Technological change is sweeping across Africa at a rate of knots. And unlike more developed parts of the world, a relative lack of infrastructure, institutions and interests is enabling a “leapfrogging” in financial innovation – throwing up new and often profound opportunities for gaming.
Mobile phone usage in Africa grew from less than three percent only a decade ago, to 80 percent today. Yet Sub-Saharan Africa is also reported to have the second highest population of unbanked adults in the world, around 350 million people.
This dichotomy has led to an abundance of mobile and e-payment platforms seizing the opportunity to innovative ways to reduce the friction associated with transferring money across the continent. Kenya’s M-Pesa for example, which allows customers to transfer money via a basic mobile phone, already handles transfers of more than a quarter of Kenya’s GDP.
Increasingly, blockchain and bitcoin are leading the charge in African Fintech. But according to a new report from a Johannesburg-based legal team at Baker McKenzie, regulators are becoming more nuanced in their responses. While some are taking a progressive and encouraging approach to the technology, many more adopt a wait-and-see stance. But a growing number are becoming increasingly cautious.
“Whilst the private sector is blazing ahead in many countries, governments have been apprehensive and reserved, and in some instances unreceptive,” reads the report, Blockchain and Cryptocurrency in Africa.
“Countries such as Zimbabwe and Namibia have reportedly begun with a hard stance, whilst Mauritius is a regional frontrunner. The regulatory sandbox created in Mauritius, for instance, demonstrates a progressive take on the general economic benefits that could follow a friendly, and even incentivised, approach to cryptocurrencies.

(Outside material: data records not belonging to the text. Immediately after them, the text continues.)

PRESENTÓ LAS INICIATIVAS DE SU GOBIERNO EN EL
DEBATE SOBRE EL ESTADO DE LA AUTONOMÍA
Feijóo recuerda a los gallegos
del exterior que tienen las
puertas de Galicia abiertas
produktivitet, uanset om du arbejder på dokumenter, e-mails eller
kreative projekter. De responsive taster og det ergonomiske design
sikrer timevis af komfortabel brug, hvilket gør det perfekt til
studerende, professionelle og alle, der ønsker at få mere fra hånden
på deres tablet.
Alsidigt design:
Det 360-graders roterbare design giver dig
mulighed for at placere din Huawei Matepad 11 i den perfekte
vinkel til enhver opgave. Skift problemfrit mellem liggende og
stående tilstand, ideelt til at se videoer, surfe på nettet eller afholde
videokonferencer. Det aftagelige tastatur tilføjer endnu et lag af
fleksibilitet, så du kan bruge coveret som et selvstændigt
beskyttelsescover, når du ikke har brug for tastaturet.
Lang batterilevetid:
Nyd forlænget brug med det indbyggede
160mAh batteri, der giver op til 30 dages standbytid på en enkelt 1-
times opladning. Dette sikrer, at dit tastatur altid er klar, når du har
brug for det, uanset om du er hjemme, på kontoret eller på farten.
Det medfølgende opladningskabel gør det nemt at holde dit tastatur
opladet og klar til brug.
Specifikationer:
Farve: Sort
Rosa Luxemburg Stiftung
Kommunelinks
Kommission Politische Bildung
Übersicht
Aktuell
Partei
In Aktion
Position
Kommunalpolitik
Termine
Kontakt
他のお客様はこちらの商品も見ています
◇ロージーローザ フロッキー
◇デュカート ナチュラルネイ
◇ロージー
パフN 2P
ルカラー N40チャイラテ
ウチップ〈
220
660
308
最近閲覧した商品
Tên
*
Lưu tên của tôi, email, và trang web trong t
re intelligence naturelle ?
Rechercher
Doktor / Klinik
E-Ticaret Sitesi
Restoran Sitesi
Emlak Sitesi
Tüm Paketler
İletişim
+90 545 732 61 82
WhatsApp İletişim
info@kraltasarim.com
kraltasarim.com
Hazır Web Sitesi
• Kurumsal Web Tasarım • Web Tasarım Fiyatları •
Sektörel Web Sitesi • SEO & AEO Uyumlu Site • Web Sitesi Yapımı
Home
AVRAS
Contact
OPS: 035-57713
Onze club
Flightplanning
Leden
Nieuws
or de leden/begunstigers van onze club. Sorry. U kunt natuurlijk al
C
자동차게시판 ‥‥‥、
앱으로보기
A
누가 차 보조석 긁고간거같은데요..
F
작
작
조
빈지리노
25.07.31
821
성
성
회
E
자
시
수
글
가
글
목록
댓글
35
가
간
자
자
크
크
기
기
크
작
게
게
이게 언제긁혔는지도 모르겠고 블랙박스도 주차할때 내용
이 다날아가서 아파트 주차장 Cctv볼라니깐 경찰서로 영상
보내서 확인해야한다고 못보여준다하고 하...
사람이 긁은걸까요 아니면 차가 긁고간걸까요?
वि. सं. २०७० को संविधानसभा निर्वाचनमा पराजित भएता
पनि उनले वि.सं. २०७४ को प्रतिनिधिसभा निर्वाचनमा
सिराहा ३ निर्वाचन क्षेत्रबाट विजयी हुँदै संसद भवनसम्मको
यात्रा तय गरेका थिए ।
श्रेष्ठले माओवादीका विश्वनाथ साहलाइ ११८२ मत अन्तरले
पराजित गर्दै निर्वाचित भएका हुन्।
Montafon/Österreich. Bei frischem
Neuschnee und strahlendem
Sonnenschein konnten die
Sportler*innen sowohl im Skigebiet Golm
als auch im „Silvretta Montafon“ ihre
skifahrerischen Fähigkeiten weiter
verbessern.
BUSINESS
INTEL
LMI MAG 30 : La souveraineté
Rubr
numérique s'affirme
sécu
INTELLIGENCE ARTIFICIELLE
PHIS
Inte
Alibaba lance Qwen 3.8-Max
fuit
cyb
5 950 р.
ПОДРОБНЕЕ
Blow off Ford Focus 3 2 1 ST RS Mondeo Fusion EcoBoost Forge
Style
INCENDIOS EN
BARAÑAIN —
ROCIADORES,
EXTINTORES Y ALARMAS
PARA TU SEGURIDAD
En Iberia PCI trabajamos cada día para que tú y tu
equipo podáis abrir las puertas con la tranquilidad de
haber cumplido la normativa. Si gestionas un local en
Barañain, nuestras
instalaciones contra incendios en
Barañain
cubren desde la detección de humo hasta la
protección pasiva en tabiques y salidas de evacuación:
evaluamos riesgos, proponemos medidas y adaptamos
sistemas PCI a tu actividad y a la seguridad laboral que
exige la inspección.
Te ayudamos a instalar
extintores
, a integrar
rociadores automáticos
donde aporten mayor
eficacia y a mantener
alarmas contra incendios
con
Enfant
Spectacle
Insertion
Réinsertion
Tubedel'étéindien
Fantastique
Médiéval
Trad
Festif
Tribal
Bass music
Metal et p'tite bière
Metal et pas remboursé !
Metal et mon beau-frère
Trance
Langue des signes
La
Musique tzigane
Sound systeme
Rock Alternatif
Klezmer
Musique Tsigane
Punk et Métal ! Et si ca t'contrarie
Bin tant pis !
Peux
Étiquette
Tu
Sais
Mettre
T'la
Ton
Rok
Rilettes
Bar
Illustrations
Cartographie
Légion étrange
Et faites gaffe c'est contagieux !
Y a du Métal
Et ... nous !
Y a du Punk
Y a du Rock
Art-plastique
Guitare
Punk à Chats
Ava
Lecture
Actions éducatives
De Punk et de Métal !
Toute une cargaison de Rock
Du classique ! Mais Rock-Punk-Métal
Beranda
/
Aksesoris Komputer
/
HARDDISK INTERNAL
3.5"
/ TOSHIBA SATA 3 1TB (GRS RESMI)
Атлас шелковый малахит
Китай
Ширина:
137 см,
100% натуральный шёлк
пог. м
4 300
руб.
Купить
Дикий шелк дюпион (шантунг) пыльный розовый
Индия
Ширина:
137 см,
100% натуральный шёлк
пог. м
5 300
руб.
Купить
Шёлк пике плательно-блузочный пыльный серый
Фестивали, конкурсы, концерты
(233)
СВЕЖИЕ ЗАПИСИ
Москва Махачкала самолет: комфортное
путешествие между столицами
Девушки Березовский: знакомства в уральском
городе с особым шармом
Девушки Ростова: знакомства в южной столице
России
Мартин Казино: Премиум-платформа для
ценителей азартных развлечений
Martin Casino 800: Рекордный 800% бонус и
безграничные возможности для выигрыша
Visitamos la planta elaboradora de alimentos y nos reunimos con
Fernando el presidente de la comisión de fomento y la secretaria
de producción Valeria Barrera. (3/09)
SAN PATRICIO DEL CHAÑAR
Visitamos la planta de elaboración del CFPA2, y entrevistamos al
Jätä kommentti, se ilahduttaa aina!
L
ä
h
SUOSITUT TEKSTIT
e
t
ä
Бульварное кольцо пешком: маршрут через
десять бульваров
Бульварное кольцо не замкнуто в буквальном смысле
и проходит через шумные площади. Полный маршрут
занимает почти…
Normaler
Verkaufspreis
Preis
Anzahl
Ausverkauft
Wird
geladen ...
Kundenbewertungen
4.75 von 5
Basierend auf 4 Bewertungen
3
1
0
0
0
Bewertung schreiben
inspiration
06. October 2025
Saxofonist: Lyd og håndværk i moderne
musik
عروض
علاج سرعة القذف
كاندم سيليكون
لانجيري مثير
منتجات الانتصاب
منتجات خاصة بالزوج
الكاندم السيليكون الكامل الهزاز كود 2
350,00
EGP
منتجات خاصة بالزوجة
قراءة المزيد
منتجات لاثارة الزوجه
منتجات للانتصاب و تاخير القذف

“This creates another dimension for the potential for African countries to develop regulations around blockchain and cryptocurrency, with an intention to incentivise foreign direct investment.”
South Africa is also among the most proactive on blockchain. The central bank does not recognise cryptocurrencies as a “currency” and they therefore remain outside its regulatory remit. However the ministry of finance has developed an intergovernmental FinTech Working group, which recently launched Project Khokha that aims to replicate inter- bank clearing and settlement.
Furthermore, at least two major retailers accept bitcoin: Takealot.com and Pick ‘n Pay; while SA installed its first bitcoin ATM last year. A new intra-African token, Safcoin, also launched there through an ICO hoping to to “become a widely accepted form of payment across the entire African online trading community [and] simplify the cross-border payment processes between countries by eliminating red tape and bulky transaction processes.”
Kenya is perhaps the typical in a cohort of wait-and- see African states: neither fostering nor inhibiting the private sector’s exploration of the technology. It has more specifically welcomed initiatives for blockchain to be used in land-registry – eliminating the risk of multiple titles being issued for the same piece of land, which has thought to have been a dis- incentive for foreign investors.
The Central Bank has warned against the use of cryptocurrencies however, and at least one legal precedent puts their use (without CB approval) on shaky ground. But while the previous government described them as a ponzi scheme – the current president created an 11-member task force to explore the use of distributed ledger technology and artificial intelligence.
Nigeria has taken a similar position to Kenya. Its Central Bank doesn’t like them, and warns institutions off them. But in late 2017 the Deputy Director of the Bank said it “cannot control or regulate blockchain. Just the same way no one is going to control or regulate the internet. We don’t own it.”
Nigeria reportedly has the world’s third largest bitcoin holdings as a percentage of gross domestic product. While the Nigerian Senate has recently launched an investigation into “the viability of bitcoin as a form of investment.”